– The C.D. Howe Institute is an independent not-for-profit research institute whose mission is to raise living standards by fostering economically sound public policies through research that is nonpartisan, evidence-based and subject to definitive expert review.
CANADA – Revised estimates for 2014 healthcare spending growth show increases larger than initially reported – which continues a worrisome trend, says a new C.D. Howe Institute report. In “Healthcare Spending Decelerating? Not so Fast!,” author William B.P. Robson warns that initial estimates based on provincial budgets have typically misled Canadians into thinking healthcare spending is under better control than it actually is.

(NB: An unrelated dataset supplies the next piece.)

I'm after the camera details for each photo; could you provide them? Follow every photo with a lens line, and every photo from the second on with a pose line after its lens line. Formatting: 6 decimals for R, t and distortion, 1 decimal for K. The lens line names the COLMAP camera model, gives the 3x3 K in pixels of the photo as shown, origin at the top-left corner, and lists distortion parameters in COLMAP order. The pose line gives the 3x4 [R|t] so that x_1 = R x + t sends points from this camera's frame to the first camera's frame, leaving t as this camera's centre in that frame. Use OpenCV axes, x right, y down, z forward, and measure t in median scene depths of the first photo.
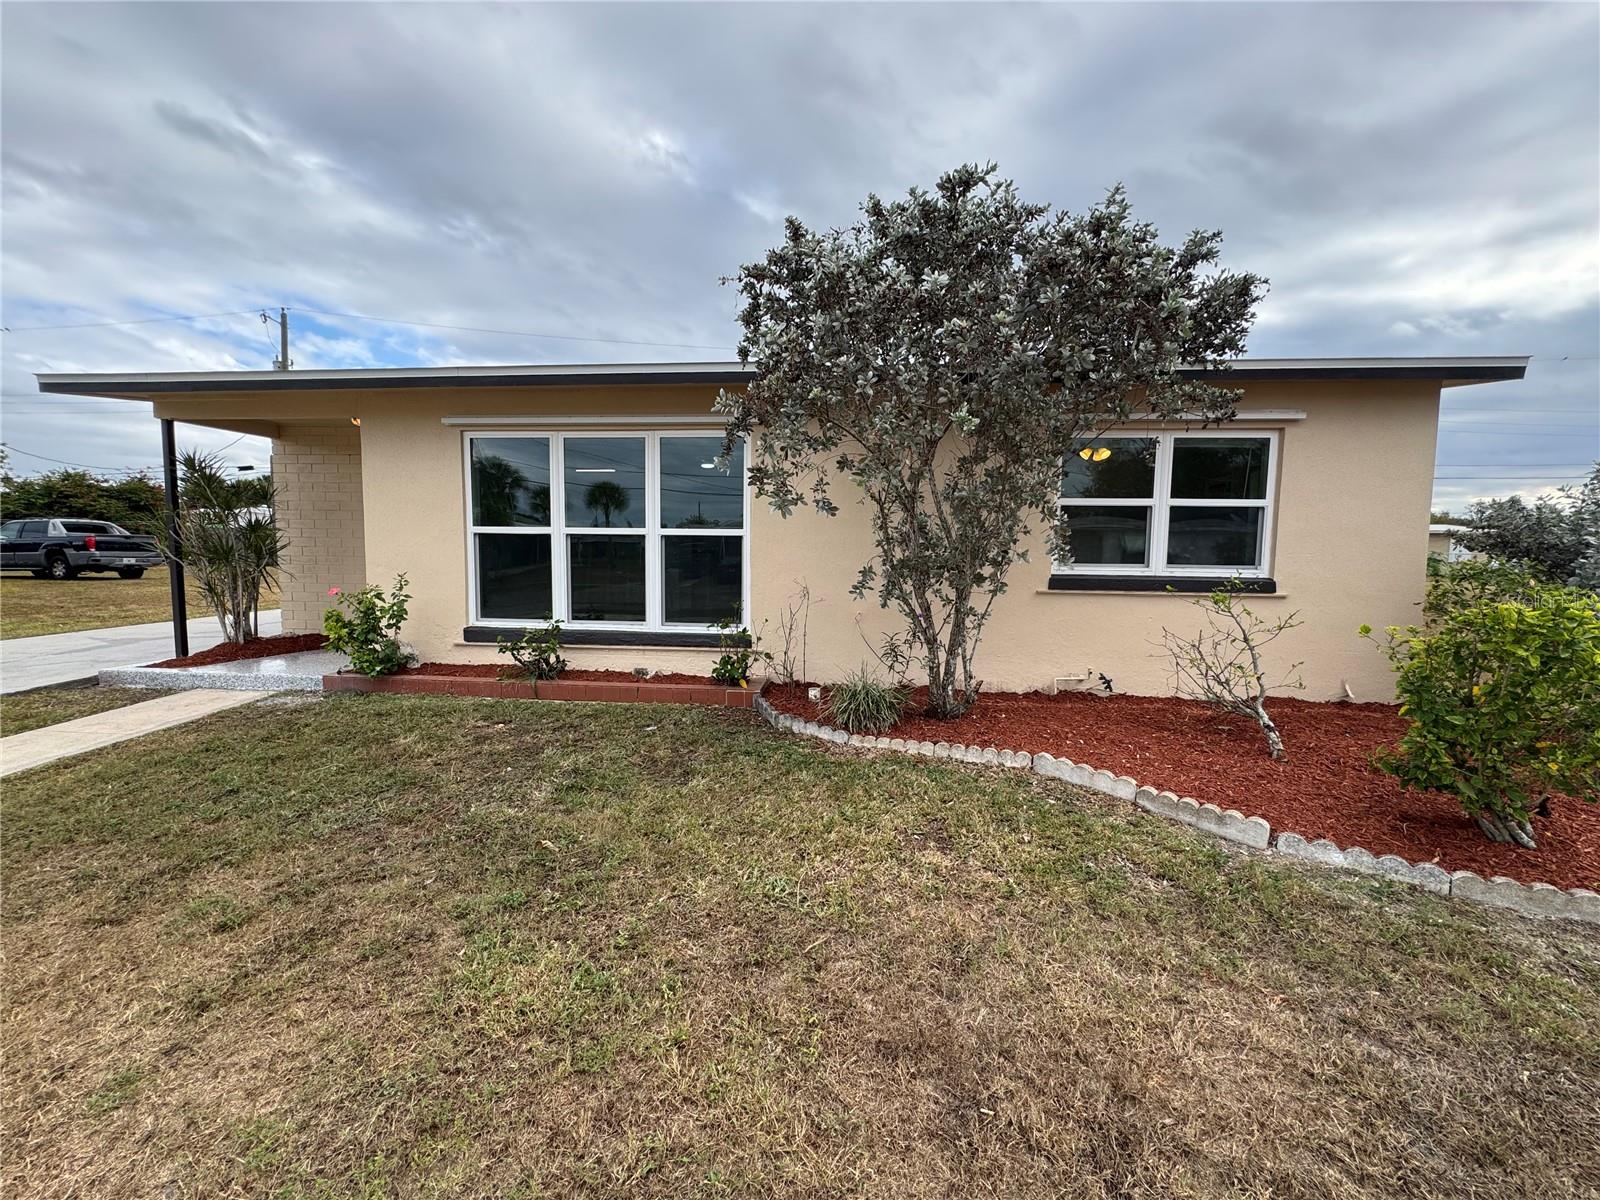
lens RADIAL K [[639.2, 0, 795.7], [0, 639.2, 599.5], [0, 0, 1]] dist [0.013832, 0.000105]
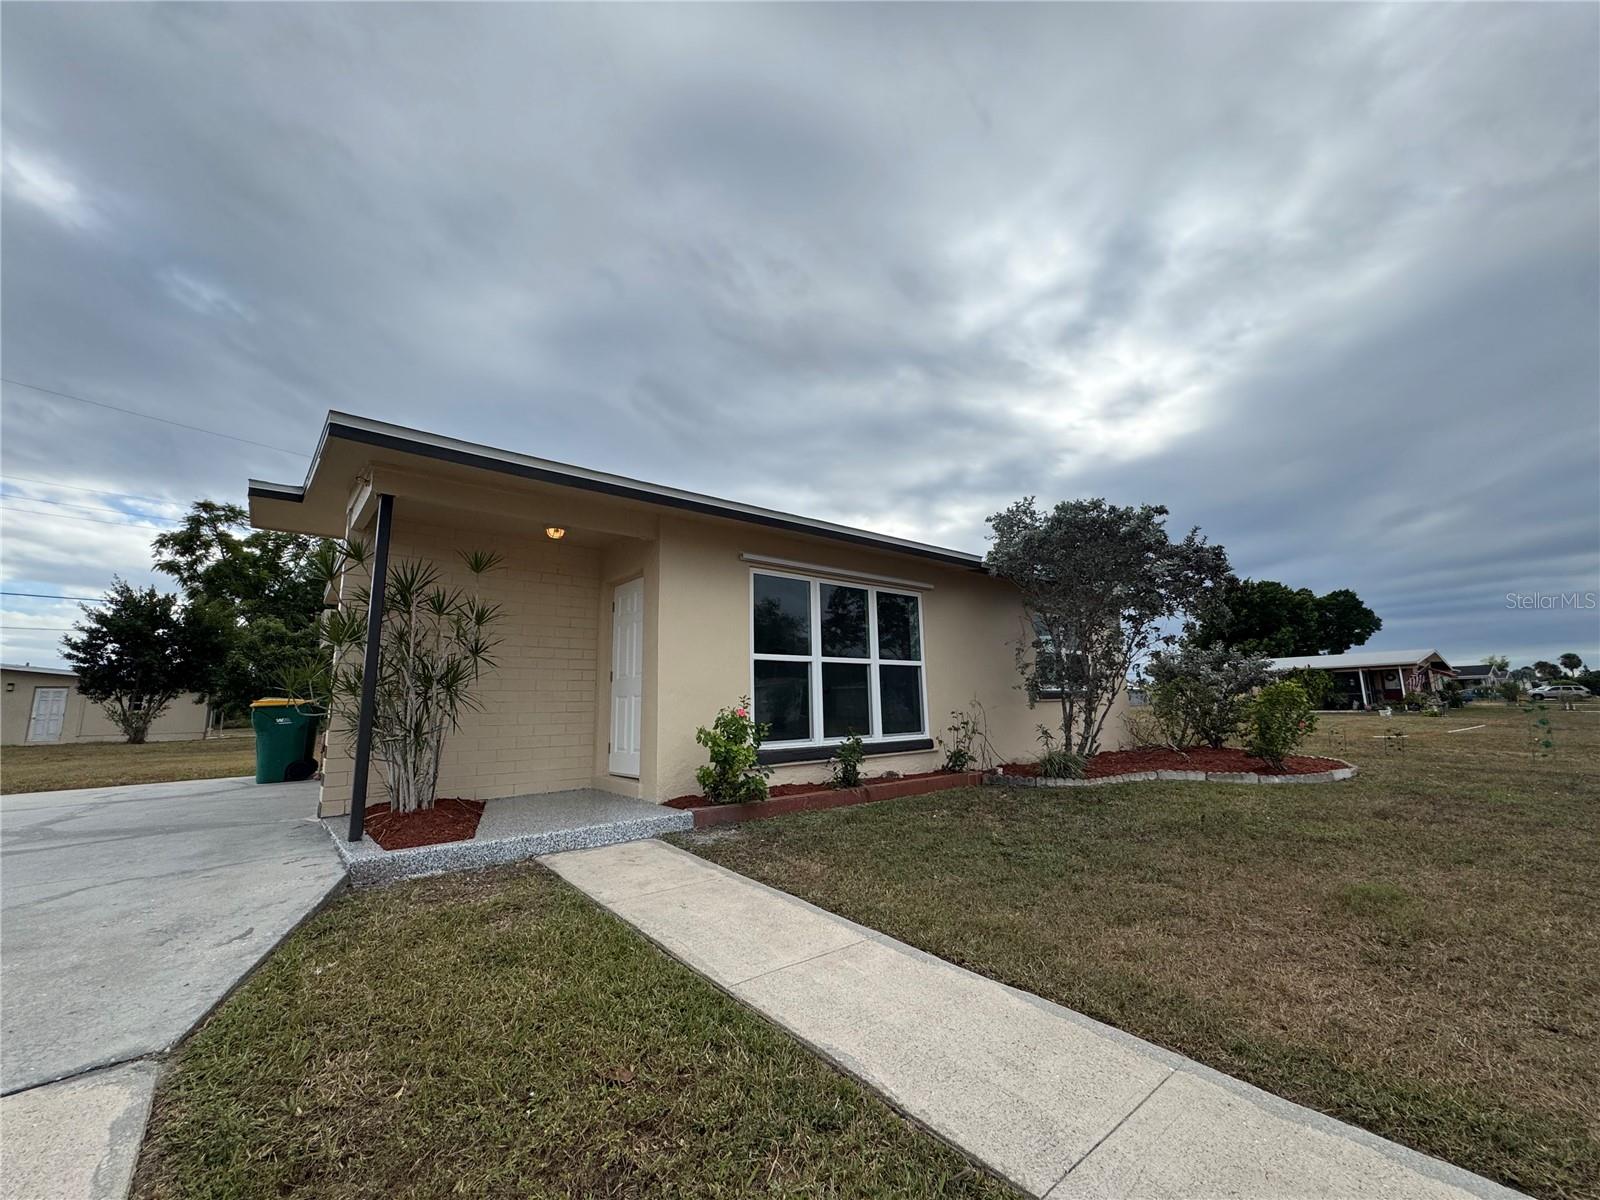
lens RADIAL K [[639.2, 0, 793.0], [0, 639.2, 598.8], [0, 0, 1]] dist [0.013832, 0.000105]
pose [[0.693754, 0.093326, 0.714140, -1.252089], [0.086946, 0.973464, -0.211679, 0.027827], [-0.714944, 0.208945, 0.667230, 0.239211]]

Robson notes that the Canadian Institute for Health Information’s 2015 National Health Expenditures report shows a deceleration in provincial health budgets in recent years – reassuring in light of concerns about the long-term fiscal sustainability of publicly funded healthcare in Canada. He also warns, however, that each NHEX report’s figures for its two most recent years rest mainly on budget estimates.
Later revisions based on actual spending numbers typically have shown materially larger increases. In keeping with this pattern, the revised estimates for 2014 in the 2015 report show another overshoot, and an upward turn in spending growth.
The problem, Robson argues, is that government budgets have tended to underpredict spending including on healthcare, making the early numbers in the NHEX unreliable guides to what will actually happen. It is not enough for governments to predict slower growth in healthcare spending, he says, achieving long-term sustainability requires them to do a better job hitting those targets.
Part of the explanation for health spending overshoots seems to be positive revenue “surprises” that undermine fiscal discipline: when governments reap more revenue than they budgeted for, they spend more than they budgeted for. More realistic revenue projections and better scrutiny of in-year spending decisions could help hold healthcare spending increases in line with Canadians’ willingness to pay.
Robson concludes: “All Canadians, as users of publicly funded healthcare, as healthcare providers, as taxpayers and as citizens, have an interest in the fiscal sustainability of the healthcare system. Ensuring that provincial and territorial governments hit their healthcare spending targets is critical to that sustainability.”